The integration of deep learning and artificial intelligence (AI) into medical diagnostics has transformed the healthcare landscape, enabling accurate and efficient disease detection. Cardiovascular diseases, a leading cause of global mortality, demand early diagnosis to improve patient outcomes and reduce healthcare costs. Traditional diagnostic techniques, including imaging and invasive procedures, require significant expertise and are often inaccessible in resource-limited settings. This research explores the potential of 1D Convolutional Neural Networks (CNNs) to address these challenges by automating heart sound classification with high accuracy and cost efficiency.. Various cardiovascular problems, such as coronary artery disease, heart valve diseases, heart failure, and arrhythmias, are diagnosed using traditional medical imaging methods. However, the cost and expertise of these methods limit widespread access.
Deep learning models, such as Convolutional Neural Networks (CNNs), have demonstrated high performance across a range of domains, including morphological classification of galaxies using SpinalNet, image-to-image transformations for AI-driven image generation, advanced air quality prediction, and predicting hospital re-admissions in diabetes patients through machine and deep learning approaches [1,2,3,4]. These applications highlight the versatility and effectiveness of deep learning techniques in handling complex datasets and automating decision-making processes.
In the context of medical diagnostics, there are many studies in the literature where CNNs have been successful in classifying abnormal and normal heart sound signals. These studies usually use sound attributes such as MFCC or spectrograms processed in the time-frequency domain. 1D Convolutional Neural Networks (CNN) can automate the diagnostic process of heart diseases by extracting attributes from heart sounds, significantly improving accessibility in this area.

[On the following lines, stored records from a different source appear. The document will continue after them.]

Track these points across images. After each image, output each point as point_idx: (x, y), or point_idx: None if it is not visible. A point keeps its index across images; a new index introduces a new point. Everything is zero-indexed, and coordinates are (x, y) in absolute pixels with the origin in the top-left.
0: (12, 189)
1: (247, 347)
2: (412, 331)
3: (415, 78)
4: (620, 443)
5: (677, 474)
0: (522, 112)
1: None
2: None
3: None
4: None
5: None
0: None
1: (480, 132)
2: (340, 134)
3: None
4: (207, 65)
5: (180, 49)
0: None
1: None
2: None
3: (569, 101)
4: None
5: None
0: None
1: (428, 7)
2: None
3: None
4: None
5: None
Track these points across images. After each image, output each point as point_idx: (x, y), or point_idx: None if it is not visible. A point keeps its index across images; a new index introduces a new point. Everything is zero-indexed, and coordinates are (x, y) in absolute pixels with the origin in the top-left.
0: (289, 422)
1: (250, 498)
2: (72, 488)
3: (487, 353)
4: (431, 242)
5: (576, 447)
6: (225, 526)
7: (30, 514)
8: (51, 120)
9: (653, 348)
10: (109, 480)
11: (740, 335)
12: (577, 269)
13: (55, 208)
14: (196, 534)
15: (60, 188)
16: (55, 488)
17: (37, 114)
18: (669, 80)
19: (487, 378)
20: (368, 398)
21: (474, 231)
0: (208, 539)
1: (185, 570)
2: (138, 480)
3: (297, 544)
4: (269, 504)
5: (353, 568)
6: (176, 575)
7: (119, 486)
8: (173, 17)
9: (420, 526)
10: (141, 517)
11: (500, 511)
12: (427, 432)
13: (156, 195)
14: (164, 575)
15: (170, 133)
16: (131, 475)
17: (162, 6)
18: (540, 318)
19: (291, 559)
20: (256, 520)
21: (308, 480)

This study focuses on the diagnosis and management of heart diseases and aims to investigate the potential of CNN models while highlighting advances in this field.

Findings

In this study, the deep learning model developed to classify normal and abnormal heart sounds was evaluated by a cross-validation method. The performance of the model was evaluated on the basis of loss function, accuracy, sensitivity, originality, F1 score and ROC AUC values in each training and test cycle. The findings show that the model is able to successfully detect abnormal heart sounds and accurately classify normal heart sounds. These results indicate that deep learning techniques may be an effective method for automatic classification of heart sounds.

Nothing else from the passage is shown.